Extend the piece on how Western observers described protesters in western and eastern Ukraine, picking up right after its final sentence.

→ **Given text**:
........
Brendan O'Neill writes:
When does a gathering of protesters become a ‘mob’? When do
political activists become a ‘rabble’? When does political anger become
‘hysteria’? When does the storming of government buildings by a people who feel
neglected by officialdom become ‘vandalism’?
When we’re talking about eastern
Ukrainians. When we’re talking about the people of Odessa, Donetsk and other
parts of eastern Ukraine that lean more towards Russia than they do to the new,
EU-backed government in Kiev.
When, six months ago, western
Ukrainians were camping out in squares in Kiev, protesting against the then
president of Ukraine, Victor Yanukovich, and occupying government buildings,
they were hailed by the Western media as revolutionaries, democrats, 1989-style
heroes taking a stand for liberty and decency.
But when eastern Ukranians have
done likewise, setting up protest camps in Odessa and elsewhere to signal their
disdain for the new government in Kiev, or marching to government buildings and
sometimes storming them, they’ve found themselves denounced by Western
observers as ‘rabble-rousers’, ‘hysterics’, ‘fanatics’, ‘vandals’.
........
→ **Data excerpt**:
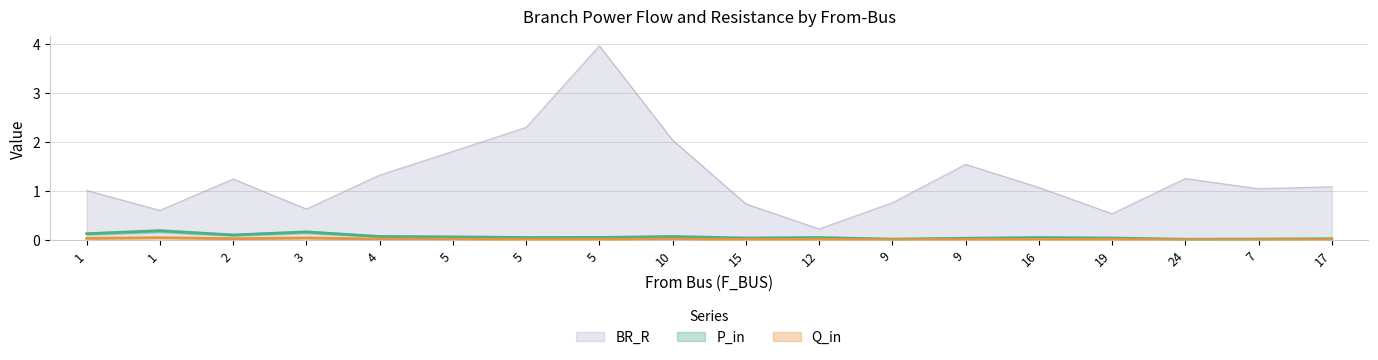

What is the sum of all BR_R values?

23.1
........
→ **Result**:
The Western
coverage of Ukraine has given new meaning to the phrase double standards; it
has taken the ‘journalism of attachment’ – the fashion among Western observers
for childishly painting foreign conflicts as simplistic clashes between the
pure and the wicked – to a new low.
The language used by the Western
media to describe the political anger of eastern Ukrainians has been striking –
and ugly.
These protesters, unlike those in the west of Ukraine, are ‘the mob’;
they are ‘balaclava-wearing men’ who are ‘vandalising and occupying government
buildings’; they are driven by a ‘secessionist hysteria’; they are Putin’s
puppets, cajoled by Moscow into ‘successfully disrupting’ places like Odessa.
And the Kiev government’s
authoritarian urge to clamp down on these protesters, to put them back in their
place as effectively subjects of a government they didn’t vote for and do not
like, is described by the Western media in the most glowing terms.
Where
Yanukovich’s assaults on the protesters-cum-government in Kiev a few months ago
were branded ‘murder’ and ‘terror’, inviting opprobrium from Obama, Merkel and
pretty much every leader writer in the Western world, the new Kiev government’s
heavyhandedness with eastern protesters, which has included attempts to
restrict official use of their preferred language of Russian and threats to ban
pro-Russian protest camps, is euphemistically described as a ‘push to quell the
pro-Russian insurgency’.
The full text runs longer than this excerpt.